» Task list:
A) In the forum thread on Firefox options, which menu path does krisdol give for toggling the navigation toolbar?
B) Pick up the forum thread on Firefox options right after its last line and keep it going.

* BEGIN Document segment *

They are there for a reason if someone wants to use them - if not - simply
don't use them. After such options have disappeared peoples that were using it
are pissed and those who have not - don't even notice.

------
krisdol
Wait, what he's saying is that it's not obvious that View -> Toolbars ->
Navigation Toolbar toggles the visibility of the navigation toolbar? I still
have nothing but pure distaste for the current "I can look like Chrome, too!"
UI decision of Firefox, and I'm just going to get more peeved as they kill off
more features for pure stylistic sake.

So in the future I'll have to browse through another 6 dozen 'classic options'
add-ons until I find one that is maintained, compatible, does what it claims,
and hopefully doesn't break my privacy?

Sounds great that the company that puts "Your Privacy First" finds that
untrusted third parties are the best providers of core functionality that
should have been in the browser to begin with.

------
hyperpape
The thing that so many of the usability challenged folks in this thread are
missing is that this is an argument about checkboxes in the standard
application preferences.

For complicated products like Firefox, there can be a range of options based
on how in your face they are:

    
    
      1. wizard that demands a decision when you first install the app (last resort)
      2. main pane of preferences (common decisions)

* END Document segment *
* BEGIN Source material *

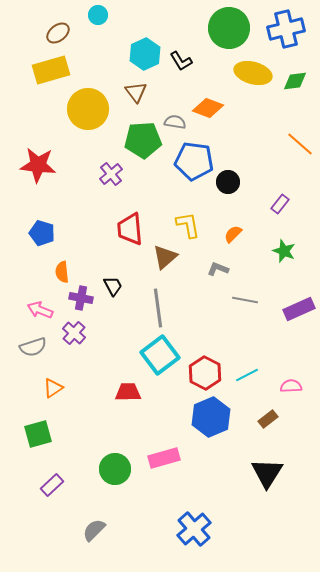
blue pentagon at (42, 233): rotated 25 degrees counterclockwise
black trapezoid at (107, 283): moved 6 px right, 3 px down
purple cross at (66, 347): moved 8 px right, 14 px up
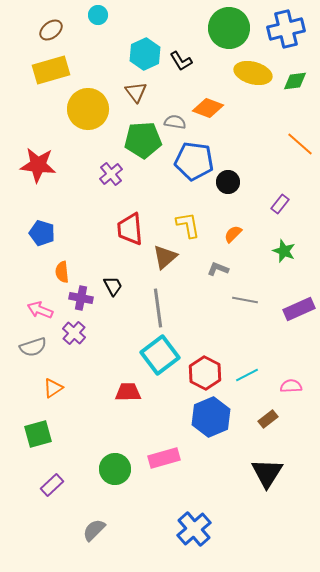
brown ellipse at (58, 33): moved 7 px left, 3 px up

* END Source material *

» Answers to the exercise:
A) View -> Toolbars -> Navigation Toolbar

B)
      3. about:config (obscure use-cases, dangerous use cases)
      4. only within the dev-tools (common case for a specific group of people)
      5. recompiling (the other last resort)
    

The customization/safety tradeoff is real, but it's not zero-sum.

------
talmand
Seems a nerve was struck with this one over the time since this was originally
posted.

Most of the options he's complaining about are not easily changed in my
current Windows version of Firefox.

Only the certificates (which is a multi-click process to get to) and the cache
management are located as described.

Although, looking around I found an option I never bothered to notice before.
View -> Page Style seems to provide the ability to disable all CSS quite
easily. What purpose does that serve for an everyday user?

------
jensnockert
Except most of those checkboxes don't exist anymore, the encryption tab is
gone, etc. ([http://imgur.com/YX4KyQL](http://imgur.com/YX4KyQL))

------
erlkonig
If Firefox would just add DOCUMENTATION (text and perhaps a URL to more text)
to the options in the about:config page, _many_ aspects of using it would
improve enormously.

------
valuegram
This is related to a question I was just pondering. I'm developing a web
application that relies heavily on JavaScript for a lot of the interactivity.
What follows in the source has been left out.